The EU reiterates its decision not to resume imports of Russian oil; Trump faces financial, inflation, and polling pressures; global central banks' hawkish stance drives US Treasury yields higher — 0323 Macro Brief
On March 18, the European Union bypassed Hungary's opposition and agreed to provide Ukraine with a €90 billion loan. Regarding the US lifting sanctions on Russian oil, the European Union made it clear on March 16 that it would not change its energy policy due to short-term market fluctuations, insisting on gradually eliminating reliance on Russian energy and accelerating the promotion of renewable energy.
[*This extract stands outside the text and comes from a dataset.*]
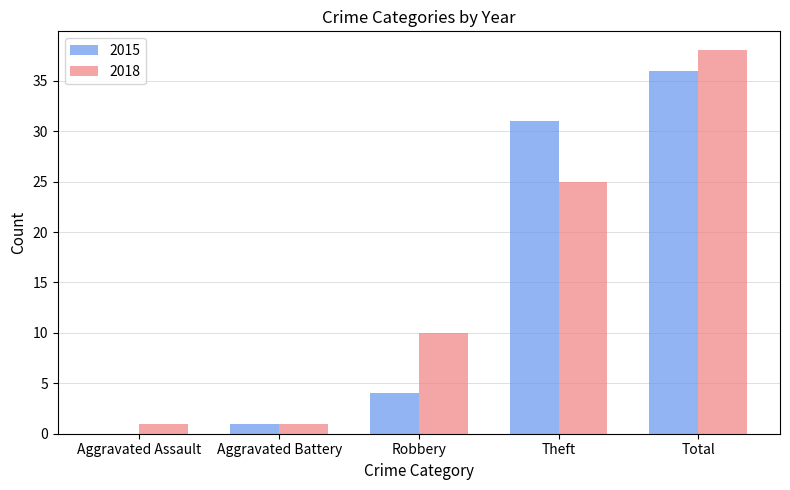

What is the total value across all series at Robbery?

14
As the Iran conflict drags on, the Trump administration is facing triple pressures of finances, inflation, and polling. Financially, military operations against Iran have already cost about $11 billion. On the inflation front, the risk premium at the Strait of Hormuz continues to support oil prices. In terms of polling, Trump’s approval rating has dropped to 39%.
Driven by hawkish statements from the FOMC and global central banks, US Treasury yields have risen sharply across the board, with short-term yields rising more than long-term yields, reflecting increased inflation expectations and diminished expectations for rate cuts. Although the United States enjoys the "petrodollar" advantage, the Bank of England maintained its interest rate, and expectations for a rate hike by the European Central Bank have risen, pushing the euro and pound stronger and causing the US dollar index to decline.